I grew up in the exurbs of the Greater Chicagoland Area. I moved through the public schools of Palatine, Illinois and graduated from William Fremd High School along with about 650 to 700 other students. I played clarinet in the competitive marching band and wind ensemble. I shopped at what was then the largest mall in America—the Woodfield Mall in Schaumburg, Illinois. I attended a mega church—Willowcreek Church—soon to become famous and a model for mega churches worldwide. After high school, my parents moved to Milwaukee, Wisconsin and, as a result, I was fortunate to attend the University of Wisconsin-Madison with in-state tuition along with some 40,000 other students. In my freshman year, I participated in rush and joined the Delta Delta Delta sorority with a secret hand shake, secret password, and all the rest. I knew from sixth grade that I was going to graduate school, owing in large measure to my older siblings who both have advanced degrees and are, among other things, very well published. So, after UW I headed off to Colorado State University and then the University of Pittsburgh for graduate degrees. It was at Pitt that I met my first husband in a graduate seminar.
Okay—back to that dinner. To put it simply, I was my first husband’s parents’ worst nightmare. I was super worldly. I knew zip about their religious ethnicity or tradition. I said words like “gosh”—which I thought was really respectful. Little did I know “gosh” is a “byword.” I might as well have dropped the F bomb!
My first husband’s parents took us to an Amish-style restaurant in Sugarcreek, Ohio that first evening. We sat beneath beautiful quilts that were hung above tables in a dining room with cathedral ceilings. Going into that dinner, I knew that I was a threat. I knew that I was not the woman they wanted their son to be dating, never mind marry. But the peace of Christ was at the table. We had an absolutely lovely dinner. And I have loved them ever since. Even through a divorce that was amicable but surely a source of shame for them in their circles, they loved (and love) me and I loved (and love) them.

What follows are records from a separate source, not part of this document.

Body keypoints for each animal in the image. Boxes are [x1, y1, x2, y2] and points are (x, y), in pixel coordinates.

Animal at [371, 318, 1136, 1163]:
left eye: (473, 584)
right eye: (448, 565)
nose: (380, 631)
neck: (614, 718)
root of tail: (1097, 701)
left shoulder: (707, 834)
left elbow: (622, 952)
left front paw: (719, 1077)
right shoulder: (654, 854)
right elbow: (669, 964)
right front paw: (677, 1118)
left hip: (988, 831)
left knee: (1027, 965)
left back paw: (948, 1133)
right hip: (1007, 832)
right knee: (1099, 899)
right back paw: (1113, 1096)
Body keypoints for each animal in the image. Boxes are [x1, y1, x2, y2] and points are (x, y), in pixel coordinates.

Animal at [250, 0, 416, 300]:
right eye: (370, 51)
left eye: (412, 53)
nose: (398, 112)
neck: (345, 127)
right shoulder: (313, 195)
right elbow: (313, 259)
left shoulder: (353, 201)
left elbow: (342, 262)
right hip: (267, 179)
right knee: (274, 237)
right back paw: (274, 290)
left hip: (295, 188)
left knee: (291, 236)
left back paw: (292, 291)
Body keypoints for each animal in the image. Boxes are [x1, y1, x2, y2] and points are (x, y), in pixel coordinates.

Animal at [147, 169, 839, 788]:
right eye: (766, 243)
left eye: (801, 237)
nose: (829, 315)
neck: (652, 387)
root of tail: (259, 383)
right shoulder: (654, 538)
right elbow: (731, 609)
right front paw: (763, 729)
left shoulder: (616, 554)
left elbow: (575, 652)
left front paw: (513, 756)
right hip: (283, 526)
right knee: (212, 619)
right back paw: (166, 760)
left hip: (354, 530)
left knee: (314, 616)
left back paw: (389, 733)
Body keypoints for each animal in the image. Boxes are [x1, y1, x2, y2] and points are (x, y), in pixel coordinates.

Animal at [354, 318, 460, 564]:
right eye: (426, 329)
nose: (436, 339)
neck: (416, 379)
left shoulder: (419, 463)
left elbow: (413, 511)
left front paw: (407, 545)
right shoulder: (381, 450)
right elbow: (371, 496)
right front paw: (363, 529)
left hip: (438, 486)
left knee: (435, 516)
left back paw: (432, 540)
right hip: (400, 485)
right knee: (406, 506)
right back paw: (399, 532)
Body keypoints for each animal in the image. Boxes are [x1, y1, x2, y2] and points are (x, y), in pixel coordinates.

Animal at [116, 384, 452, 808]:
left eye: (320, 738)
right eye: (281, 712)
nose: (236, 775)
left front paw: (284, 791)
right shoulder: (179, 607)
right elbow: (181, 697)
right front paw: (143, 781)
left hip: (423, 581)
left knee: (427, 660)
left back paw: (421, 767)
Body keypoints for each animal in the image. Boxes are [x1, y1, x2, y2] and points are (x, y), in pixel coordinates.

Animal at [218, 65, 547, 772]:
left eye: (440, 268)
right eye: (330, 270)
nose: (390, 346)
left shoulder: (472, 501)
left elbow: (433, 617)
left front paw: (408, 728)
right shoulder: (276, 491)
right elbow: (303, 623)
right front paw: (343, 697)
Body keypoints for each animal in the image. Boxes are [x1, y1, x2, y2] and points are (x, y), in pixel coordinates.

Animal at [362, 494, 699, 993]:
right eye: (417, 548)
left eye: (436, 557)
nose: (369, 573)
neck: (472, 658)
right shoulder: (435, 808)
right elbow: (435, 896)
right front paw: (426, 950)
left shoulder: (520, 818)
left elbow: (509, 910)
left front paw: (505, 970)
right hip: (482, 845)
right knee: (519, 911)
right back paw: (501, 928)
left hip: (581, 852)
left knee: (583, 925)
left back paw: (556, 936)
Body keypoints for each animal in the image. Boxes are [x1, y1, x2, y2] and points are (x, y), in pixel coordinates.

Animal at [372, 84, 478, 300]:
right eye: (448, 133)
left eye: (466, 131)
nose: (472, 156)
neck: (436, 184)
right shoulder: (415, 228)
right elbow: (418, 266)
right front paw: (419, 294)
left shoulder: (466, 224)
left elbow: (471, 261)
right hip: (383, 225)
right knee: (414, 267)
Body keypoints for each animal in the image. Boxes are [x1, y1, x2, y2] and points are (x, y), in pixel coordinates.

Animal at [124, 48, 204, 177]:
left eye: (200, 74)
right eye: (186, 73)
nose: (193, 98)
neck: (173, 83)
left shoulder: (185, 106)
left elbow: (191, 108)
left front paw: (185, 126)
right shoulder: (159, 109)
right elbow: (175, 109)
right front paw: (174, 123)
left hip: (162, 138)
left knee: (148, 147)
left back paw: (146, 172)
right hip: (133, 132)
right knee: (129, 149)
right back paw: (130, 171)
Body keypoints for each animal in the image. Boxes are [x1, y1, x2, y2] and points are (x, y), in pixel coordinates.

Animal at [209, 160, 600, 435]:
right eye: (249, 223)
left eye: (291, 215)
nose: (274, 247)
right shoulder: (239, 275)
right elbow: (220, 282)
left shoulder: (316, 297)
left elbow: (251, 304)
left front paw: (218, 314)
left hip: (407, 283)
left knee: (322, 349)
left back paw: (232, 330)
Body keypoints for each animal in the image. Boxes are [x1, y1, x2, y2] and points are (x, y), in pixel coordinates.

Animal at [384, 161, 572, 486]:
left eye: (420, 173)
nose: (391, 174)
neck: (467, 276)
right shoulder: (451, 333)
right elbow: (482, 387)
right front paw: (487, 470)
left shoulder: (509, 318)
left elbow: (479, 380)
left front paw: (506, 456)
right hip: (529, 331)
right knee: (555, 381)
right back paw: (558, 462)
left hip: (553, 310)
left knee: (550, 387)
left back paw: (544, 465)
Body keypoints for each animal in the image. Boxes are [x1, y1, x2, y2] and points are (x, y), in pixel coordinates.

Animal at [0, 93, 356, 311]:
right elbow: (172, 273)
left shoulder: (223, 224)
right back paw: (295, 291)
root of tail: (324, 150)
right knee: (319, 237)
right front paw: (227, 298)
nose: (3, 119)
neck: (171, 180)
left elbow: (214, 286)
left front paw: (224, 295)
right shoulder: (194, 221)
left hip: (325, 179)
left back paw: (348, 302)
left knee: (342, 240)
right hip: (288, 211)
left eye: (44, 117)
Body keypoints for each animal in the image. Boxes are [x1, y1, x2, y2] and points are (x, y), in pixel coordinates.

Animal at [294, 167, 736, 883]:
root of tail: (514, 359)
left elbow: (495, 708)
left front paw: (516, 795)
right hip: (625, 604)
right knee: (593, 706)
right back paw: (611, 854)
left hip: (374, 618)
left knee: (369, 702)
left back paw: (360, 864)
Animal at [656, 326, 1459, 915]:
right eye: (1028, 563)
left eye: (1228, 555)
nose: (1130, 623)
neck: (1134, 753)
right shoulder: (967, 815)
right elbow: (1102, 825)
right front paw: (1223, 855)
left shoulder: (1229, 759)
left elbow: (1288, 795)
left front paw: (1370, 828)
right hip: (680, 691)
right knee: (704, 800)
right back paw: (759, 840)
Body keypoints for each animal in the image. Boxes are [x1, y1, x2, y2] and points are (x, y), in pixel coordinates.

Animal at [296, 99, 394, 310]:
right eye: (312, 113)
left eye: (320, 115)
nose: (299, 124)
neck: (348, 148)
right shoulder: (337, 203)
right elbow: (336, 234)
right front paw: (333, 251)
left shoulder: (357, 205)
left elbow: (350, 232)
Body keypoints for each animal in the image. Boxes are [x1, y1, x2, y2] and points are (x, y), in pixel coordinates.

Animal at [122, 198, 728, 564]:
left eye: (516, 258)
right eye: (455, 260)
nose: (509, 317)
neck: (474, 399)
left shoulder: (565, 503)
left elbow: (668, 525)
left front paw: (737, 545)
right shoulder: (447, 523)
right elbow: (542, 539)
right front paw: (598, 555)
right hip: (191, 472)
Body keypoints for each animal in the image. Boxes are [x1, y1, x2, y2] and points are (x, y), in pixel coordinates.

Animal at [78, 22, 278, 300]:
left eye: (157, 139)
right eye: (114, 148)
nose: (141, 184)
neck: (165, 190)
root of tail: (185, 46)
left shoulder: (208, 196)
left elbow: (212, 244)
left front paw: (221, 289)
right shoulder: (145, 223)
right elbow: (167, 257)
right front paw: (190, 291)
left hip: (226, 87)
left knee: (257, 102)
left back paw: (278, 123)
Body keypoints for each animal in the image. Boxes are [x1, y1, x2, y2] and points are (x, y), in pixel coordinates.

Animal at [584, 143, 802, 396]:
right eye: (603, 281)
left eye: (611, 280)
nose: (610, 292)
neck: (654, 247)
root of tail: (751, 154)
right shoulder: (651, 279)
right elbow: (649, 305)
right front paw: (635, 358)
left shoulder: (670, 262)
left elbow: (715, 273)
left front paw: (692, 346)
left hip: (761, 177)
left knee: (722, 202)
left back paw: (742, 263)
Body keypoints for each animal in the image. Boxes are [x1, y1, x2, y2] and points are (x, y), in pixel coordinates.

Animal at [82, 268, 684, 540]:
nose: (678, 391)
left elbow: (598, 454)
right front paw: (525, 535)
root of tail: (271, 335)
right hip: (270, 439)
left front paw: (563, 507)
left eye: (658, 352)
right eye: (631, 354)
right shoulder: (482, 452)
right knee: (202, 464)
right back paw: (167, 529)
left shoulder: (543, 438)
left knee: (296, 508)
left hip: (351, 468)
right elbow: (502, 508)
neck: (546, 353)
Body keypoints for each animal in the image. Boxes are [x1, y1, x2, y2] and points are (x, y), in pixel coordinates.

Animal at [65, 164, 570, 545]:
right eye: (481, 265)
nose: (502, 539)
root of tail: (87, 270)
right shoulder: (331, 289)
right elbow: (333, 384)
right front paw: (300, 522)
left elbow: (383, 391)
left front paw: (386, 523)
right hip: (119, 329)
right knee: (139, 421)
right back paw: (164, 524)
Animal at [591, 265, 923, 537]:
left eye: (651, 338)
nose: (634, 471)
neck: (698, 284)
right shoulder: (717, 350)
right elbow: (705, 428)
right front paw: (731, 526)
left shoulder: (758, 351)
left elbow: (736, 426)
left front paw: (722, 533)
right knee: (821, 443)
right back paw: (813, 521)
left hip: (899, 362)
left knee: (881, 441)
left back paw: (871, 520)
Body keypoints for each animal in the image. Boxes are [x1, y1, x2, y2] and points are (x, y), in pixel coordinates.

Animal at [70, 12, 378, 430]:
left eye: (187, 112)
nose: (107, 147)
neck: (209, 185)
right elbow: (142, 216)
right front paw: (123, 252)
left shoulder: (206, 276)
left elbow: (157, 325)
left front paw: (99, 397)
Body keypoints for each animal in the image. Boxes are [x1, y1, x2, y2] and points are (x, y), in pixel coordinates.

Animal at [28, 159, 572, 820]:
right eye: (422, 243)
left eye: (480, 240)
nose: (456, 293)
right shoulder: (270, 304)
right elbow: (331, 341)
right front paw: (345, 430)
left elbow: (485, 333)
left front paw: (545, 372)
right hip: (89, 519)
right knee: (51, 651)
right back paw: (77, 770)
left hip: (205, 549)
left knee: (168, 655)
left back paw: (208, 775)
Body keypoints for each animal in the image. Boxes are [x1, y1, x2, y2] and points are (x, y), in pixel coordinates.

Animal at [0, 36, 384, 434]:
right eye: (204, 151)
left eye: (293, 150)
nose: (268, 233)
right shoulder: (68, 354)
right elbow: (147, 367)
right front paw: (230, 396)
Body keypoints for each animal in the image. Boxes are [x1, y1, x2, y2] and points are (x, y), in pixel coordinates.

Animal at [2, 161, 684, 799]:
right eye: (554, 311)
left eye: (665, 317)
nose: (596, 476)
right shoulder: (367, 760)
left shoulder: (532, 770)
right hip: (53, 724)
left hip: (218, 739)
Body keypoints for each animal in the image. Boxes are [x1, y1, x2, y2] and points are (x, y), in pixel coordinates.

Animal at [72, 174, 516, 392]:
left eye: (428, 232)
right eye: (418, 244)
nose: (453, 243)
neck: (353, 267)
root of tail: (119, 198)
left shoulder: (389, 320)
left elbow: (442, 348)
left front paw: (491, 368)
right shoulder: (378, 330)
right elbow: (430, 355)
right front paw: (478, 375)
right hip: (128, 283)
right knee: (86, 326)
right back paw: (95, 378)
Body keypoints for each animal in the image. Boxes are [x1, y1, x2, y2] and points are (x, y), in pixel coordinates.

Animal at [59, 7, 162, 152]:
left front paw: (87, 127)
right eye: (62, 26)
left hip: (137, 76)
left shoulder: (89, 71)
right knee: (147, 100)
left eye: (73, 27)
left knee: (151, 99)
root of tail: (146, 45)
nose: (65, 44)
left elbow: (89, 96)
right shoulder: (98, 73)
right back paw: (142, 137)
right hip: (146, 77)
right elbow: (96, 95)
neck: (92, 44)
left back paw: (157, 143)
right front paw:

In the Gospel passage before us today, Jesus sends 72 apostles out to encounter people they don’t know. He tells them to share His peace with all whom they meet. When they encounter people who are able to receive that peace, then they are to embrace the hospitality of their hosts. Whatever form that takes.
I had absolutely no idea what I was doing when I headed off to Holmes County to meet my first husband’s parents. I knew that I was a threat. But nothing more. It turns out that they became my parents.
Jesus calls us to put ourselves out there. We are called to make ourselves vulnerable to the other who we do not know or understand. Of course, as Jesus must have thought now and again—who are these people? What are their ways? They make no sense! And he loved us anyway.
Jake and Joan loved the woman who was a great threat and who shamed them by divorce. I pray to God that I love as well as they.